The hooks were deadlocking during rebases. Not sometimes — every time. An AI coding agent would kick off a rebase, the hook would fire mid-operation, the hook would try to check pending commits, and the whole thing would just… freeze. The agent couldn’t continue the rebase because the hook was blocking it. The hook couldn’t commit because you can’t commit mid-rebase. A perfect little standoff, both sides waiting politely for the other to go first.
This is one of those bugs that’s obvious in retrospect. Git hooks fire on git operations. Rebases, merges, cherry-picks, and reverts are compound git operations — they create commits internally, which means hooks fire at moments when the repository is in a transitional state. The .git directory literally has breadcrumb files lying around (rebase-merge/, MERGE_HEAD, CHERRY_PICK_HEAD, REVERT_HEAD) that say “hey, I’m in the middle of something.” Nobody was checking those breadcrumbs.
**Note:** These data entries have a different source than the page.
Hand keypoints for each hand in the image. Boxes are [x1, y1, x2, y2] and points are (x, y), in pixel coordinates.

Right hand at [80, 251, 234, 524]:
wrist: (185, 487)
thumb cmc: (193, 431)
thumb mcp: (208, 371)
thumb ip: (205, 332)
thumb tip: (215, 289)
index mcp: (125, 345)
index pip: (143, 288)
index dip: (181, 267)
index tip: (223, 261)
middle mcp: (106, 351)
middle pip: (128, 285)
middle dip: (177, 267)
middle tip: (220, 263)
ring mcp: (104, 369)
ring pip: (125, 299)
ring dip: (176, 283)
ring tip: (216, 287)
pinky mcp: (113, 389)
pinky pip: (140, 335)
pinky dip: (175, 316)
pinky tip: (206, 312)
The fix was a new function — git.IsInteractiveGitOp() — that checks for exactly those state files. Every hook now early-returns if Git is mid-operation. A surprisingly hefty chunk of new code for what amounts to “if busy, don’t bother.” The code-reviewer agent actually earned its keep here, catching two real issues before the commit landed: the git directory path wasn’t being resolved relative to the repo root (so it broke if you ran from a subdirectory), and pending.go was checking mid-operation status after it had already called GetPendingCommits, which defeated the purpose entirely. Both caught, both fixed. That’s the kind of thing that would have been another bug report in a week.
The right time to check whether you should run is before you do anything, not after.
With the deadlock fixed, that went out as v0.16.2. But shipping exposed a separate, subtler problem — one that had been lurking quietly.
Users reported that doctor --fix wasn’t actually cleaning up stale Claude hooks. You’d run the doctor, it would detect PreToolUse hooks from a retired event living in your global settings, dutifully offer to fix them, and then… nothing would change. Run it again, same detection, same offer, same result. The fix was broken.
The root cause was a scope mismatch. Detect() was correctly finding stale hooks wherever they lived — including global Claude settings. But Install(true) was hardcoded to write to project-local scope. So the retired-event cleanup logic worked perfectly — it was just running against the wrong file. Like fixing a typo in a photocopy while the original sits untouched in the filing cabinet. The actual fix was tiny: pass the detected scope from Detect() through to the install call, so cleanup targets the same file where the problem was found.
The pattern here is one that shows up constantly in systems with layered configuration: detection and remediation have to agree on where they’re operating, not just what they’re operating on. Git itself has this — global vs. system vs. local config — and every tool that layers on top inherits the same class of bug. If your “find” and your “fix” don’t share a scope parameter, you’ll write a fix that silently fixes nothing. It’s the configuration equivalent of sweeping the wrong room.
Both of these bugs share a family resemblance. The rebase deadlock happened because hooks didn’t know when they shouldn’t run. The stale-hook cleanup failed because the doctor didn’t know where it should write. In both cases, the logic was correct in isolation — the orchestration was wrong. The individual functions did their jobs. They just didn’t have enough context about the environment they were operating in.
The codebase is in a better spot now. Hooks know to stay quiet during compound git operations. The doctor actually fixes what it finds, regardless of which configuration layer the problem lives in. These aren’t glamorous changes, but they’re the kind that turn “this tool fights me sometimes” into “this tool just works.” That’s the whole game.
This post was co-authored with AI assistance.